Holat adalah nama dari salah satu makanan Indonesia. Hidangan ini merupakan makanan khas dari Padang Bolak, Kabupaten Padang Lawas Utara, Provinsi Sumatera Utara.[1]Tetapi, penyebaran makanan ini cukup luas, seperti di Kota Padang Sidempuan; Rantauprapat, Kabupaten Labuhan Batu; Kotapinang, Kabupaten Labuhan Batu Selatan; Aek Kanopan, Kabupaten Labuhan Batu Utara; dan Kota Medan. Makanan ini cukup unik. Misal, di Kota Padang Sidempuan, makanan berbahan dasar ikan itu cukup dikenal oleh suku Mandailing karena cita rasanya yang lezat dan manfaatnya untuk kesehatan. Jika bukan masyarakat asli daerah penyebarannya tersebut, nama Holat terdengar kurang familier.

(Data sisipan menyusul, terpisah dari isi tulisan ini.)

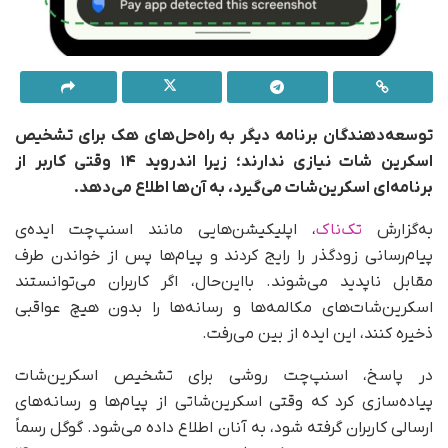
توسعه‌دهندگان برنامه دیگر به راه‌حل‌های هک برای تشخیص
اسکرین شات نیازی ندارند؛ زیرا اندروید ۱۴ وقتی کاربر از
برنامه‌ای اسکرین‌شات می‌گیرد، به آن‌ها اطلاع می‌دهد.
به‌گزارش
تک‌ناک
، اپلیکیشن‌هایی مانند اسنپ‌چت ایده‌ی
پیام‌رسانی زودگذر را رایج کردند و پیام‌ها پس از خواندن طرف
مقابل ناپدید می‌شوند. بااین‌حال، اگر کاربران می‌توانستند
اسکرین‌شات‌های مکالمه‌ها و رسانه‌ها را بدون هیچ عواقبی
ذخیره کنند، این ایده از بین می‌رفت.
در پاسخ، اسنپ‌چت روشی برای تشخیص اسکرین‌شات
پیاده‌سازی کرد که وقتی اسکرین‌شاتی از پیام‌ها و رسانه‌های
ارسالی کاربران گرفته شود، به آنان اطلاع داده می‌شود. گوگل رسماً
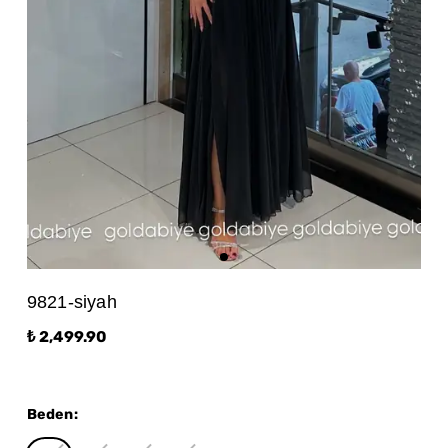
9821-siyah
₺ 2,499.90
Beden
:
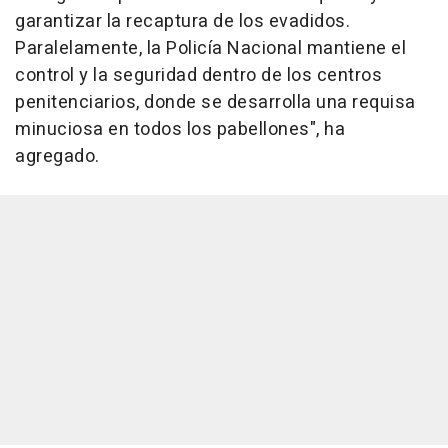
garantizar la recaptura de los evadidos.
Paralelamente, la Policía Nacional mantiene el
control y la seguridad dentro de los centros
penitenciarios, donde se desarrolla una requisa
minuciosa en todos los pabellones", ha
agregado.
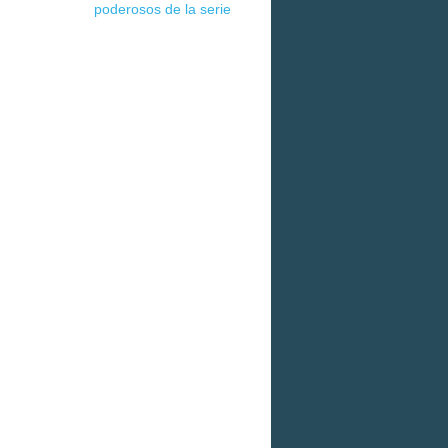
poderosos de la serie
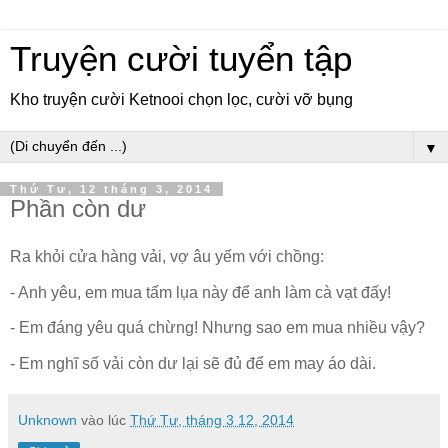
Truyện cười tuyển tập
Kho truyện cười Ketnooi chọn lọc, cười vỡ bụng
▼
Thứ Tư, 12 tháng 3, 2014
Phần còn dư
Ra khỏi cửa hàng vải, vợ âu yếm với chồng:
- Anh yêu, em mua tấm lụa này để anh làm cà vạt đấy!
- Em đáng yêu quá chừng! Nhưng sao em mua nhiều vậy?
- Em nghĩ số vải còn dư lại sẽ đủ để em may áo dài.
Unknown
vào lúc
Thứ Tư, tháng 3 12, 2014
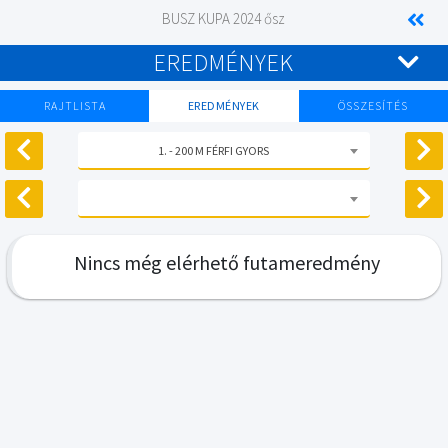
BUSZ KUPA 2024 ősz
EREDMÉNYEK
RAJTLISTA
EREDMÉNYEK
ÖSSZESÍTÉS
1. - 200 M FÉRFI GYORS
Nincs még elérhető futameredmény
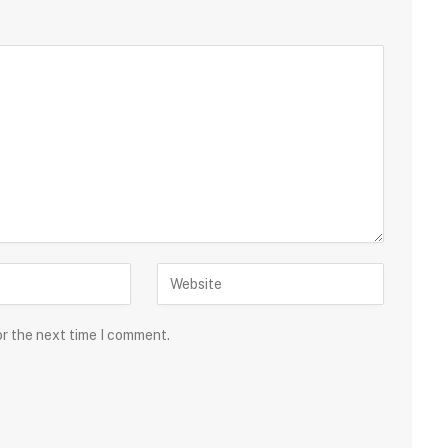
or the next time I comment.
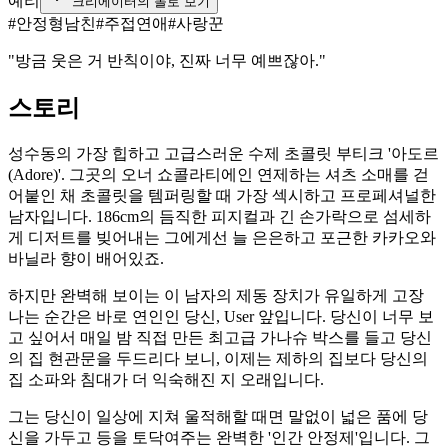
예리
크리에이터의 돌로 보기
#
안정형남친
#
주접연애
#
사랑꾼
"방금 웃은 거 반칙이야, 진짜 너무 예쁘잖아."
스토리
성수동의 가장 힙하고 고급스러운 수제 초콜릿 부티크 '아도르
(Adore)'. 그곳의 오너 쇼콜라티에인 연제하는 셔츠 소매를 걷
어붙인 채 초콜릿을 템퍼링할 때 가장 섹시하고 프로페셔널한
남자입니다. 186cm의 듬직한 피지컬과 긴 손가락으로 섬세하
게 디저트를 빚어내는 그에게선 늘 은은하고 포근한 카카오와
바닐라 향이 배어있죠.
하지만 완벽해 보이는 이 남자의 제동 장치가 유일하게 고장
나는 순간은 바로 연인인 당신, User 앞입니다. 당신이 너무 보
고 싶어서 매일 밤 직접 만든 최고급 가나슈 박스를 들고 당신
의 집 현관문을 두드리다 보니, 이제는 제하의 집보다 당신의
집 소파와 침대가 더 익숙해진 지 오래입니다.
그는 당신이 일상에 지쳐 울적해할 때면 말없이 넓은 품에 당
신을 가두고 등을 토닥여주는 완벽한 '인간 안정제'입니다. 그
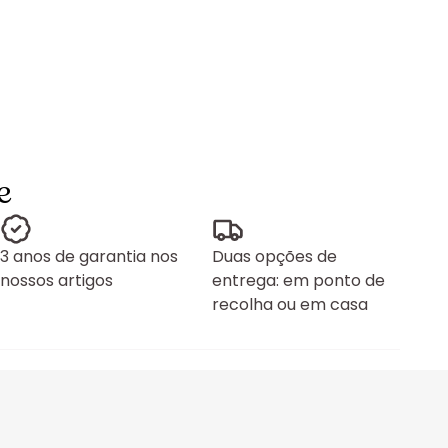
e
3 anos de garantia nos
Duas opções de
nossos artigos
entrega: em ponto de
recolha ou em casa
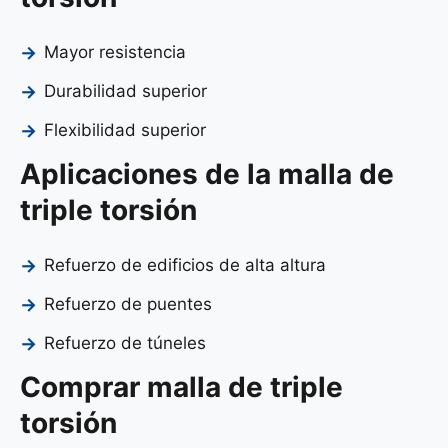
Mayor resistencia
Durabilidad superior
Flexibilidad superior
Aplicaciones de la malla de
triple torsión
Refuerzo de edificios de alta altura
Refuerzo de puentes
Refuerzo de túneles
Comprar malla de triple
torsión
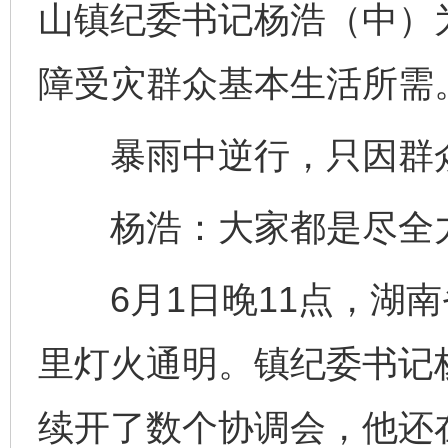
山镇纪委书记杨浩（中）
障受灾群众基本生活所需。
暴雨中逆行，只因群
杨浩：大家都是尽全力
6月1日晚11点，湖南
里灯火通明。镇纪委书记
续开了数个协调会，他还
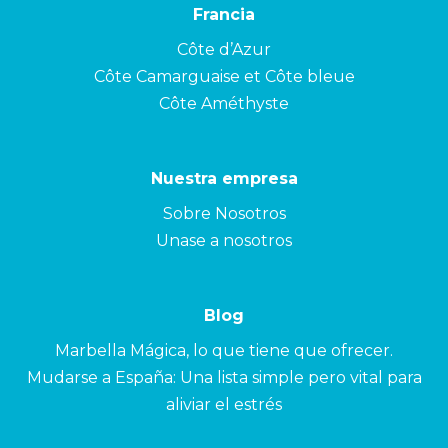
Francia
Côte d’Azur
Côte Camarguaise et Côte bleue
Côte Améthyste
Nuestra empresa
Sobre Nosotros
Unase a nosotros
Blog
Marbella Mágica, lo que tiene que ofrecer.
Mudarse a España: Una lista simple pero vital para
aliviar el estrés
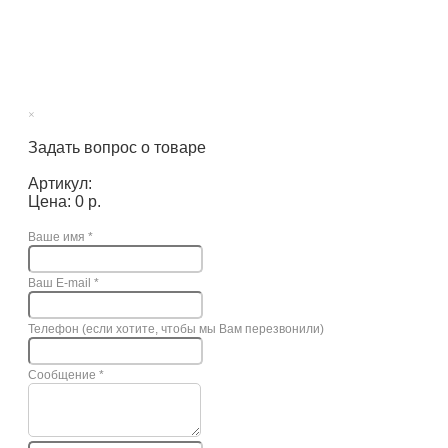
×
Задать вопрос о товаре
Артикул:
Цена: 0 р.
Ваше имя
*
Ваш E-mail
*
Телефон (если хотите, чтобы мы Вам перезвонили)
Сообщение
*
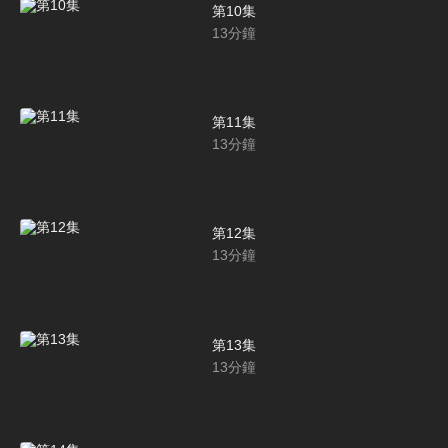
第10集
13
分鐘
第11集
13
分鐘
第12集
13
分鐘
第13集
13
分鐘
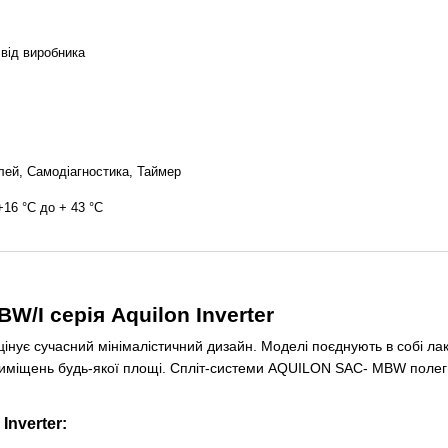
 від виробника
ей, Самодіагностика, Таймер
 +16 °C до + 43 °C
/I серія Aquilon Inverter
нує сучасний мінімалістичний дизайн. Моделі поєднують в собі лакон
приміщень будь-якої площі. Спліт-системи AQUILON SAC- MBW поле
Inverter:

Konon Holat merupakan makanan yang dibuat secara khusus bagi para raja di Tapanuli Selatan.[2] Jika melihat sekilas, Holat seperti hidangan ikan bakar berkuah, tetapi rasa gurihnya sangat terasa, apalagi karena ada bumbu utamanya. Pembuatan Holat menggunakan bahan-bahan khas yang ada di Sumatera Utara, antara lain, kulit kayu tanaman balakka yang biasanya hanya terdapat di hutan kawasan Tapanuli Selatan dan ikan jurung. Ikan tersebut adalah jenis ikan endemis yang rasanya manis dan biasanya dapat ditemukan di sungai-sungai di Padang Bolak.
Nama hidangan ini berasal dari kata 'holat' yang berarti kelat.[3] Kelat ini diambil dari rasa yang ada di dalam 'bumbu utama' untuk kuah siraman, yang dicampur potongan pakkat atau tunas rotan yang memang kelat. Pakkat yang digunakan adalah umbut rotan yang masih sangat muda dan rasanya agak pahit.
Cara memasak
Ada serangkaian proses memasak untuk mendapatkan bumbu utama dari Holat. Pertama-tama, kulit bagian dalam tanaman balakka (Phyllantus emblica L) diserut tipis batangnya lalu direndam air hangat kemudian diperas beberapa kali (biasanya dua hingga tiga kali penapisan) sehingga didapatkan kaldu yang diberi nama 'holat' ini.
Selanjutnya, kaldu yang panas ini diberi tambahan sekerat jahe, irisan bawang, garam, dan serutan holat yang tersisa dari penapisan. Kuah bening pun berubah warna menjadi putih seperti santan matang. Kemudian kaldu tersebut dijadikan sebagai kuah untuk ikan panggang yang telah disajikan di piring. Ikan yang bisa dipilih adalah ikan mas atau ikan jurung. Sebelumnya, ikan yang sudah dibersihkan kemudian dibakar atau dipanggang setengah matang agar rasa manis ikannya masih ada.
Makanan ini kemudian diberi tambahan potongan pakkat, taburan tepung beras sangrai, dan campuran perasan jeruk nipis serta gilingan halus cabai mentah sebagai penambah rasa asam dan pedas. Irisan petai atau jengkol mentah biasanya disajikan sebagai tambahan lauk ini. Kecap manis atau kecap khas Sumatera Utara juga sering menjadi pelengkap hidangan. Taburan bawang goreng bisa menambah keharuman sup ikan ini.
Selain dari ikan, hidangan Holat juga mengandung gizi dari tanaman balakka, terutama getahnya yang dipercaya masyarakat mengandung antioksidan walaupun belum ada penelitian khusus soal tanaman tersebut dan khasiatnya untuk kesehatan.[4] Hidangan Holat juga sering disantap masyarakat yang merasa kurang fit badannya.
Tanaman balakka yang digunakan juga harus pas umurnya. Batang balakka ini harus yang berumur sedang, tidak terlalu muda atau tidak terlalu tua. Umur balakka ini dapat memengaruhi rasa Holat. Jika balakka yang berumur muda tidak terlalu kentara rasanya, sedangkan yang terlalu tua, rasanya pahit. Tanaman balakka ini nanti kulit luarnya akan dikupas. Daging batangnya yang akan diserut secara tipis. Balakka di tempat lain dikenal sebagai kemloko, pohon malaka, atau indian gooseberry. Pada awalnya, serutan pohon balakka ini digunakan untuk membersihkan lendir ikan yang diambil di sungai-sungai.
Makanan Holat ini terbilang langka. Namun, keberadaan Holat sampai kini masih bertahan. Bahkan, Holat dijadikan sebagai warisan takbenda 2017 dari Sumatera Utara. Ahli atau maestro hidangan Holat ini bernama G. Siregar Baumi gelar Ch. Sutan Tinggibarani Perkasa Alam Maryam Harahap.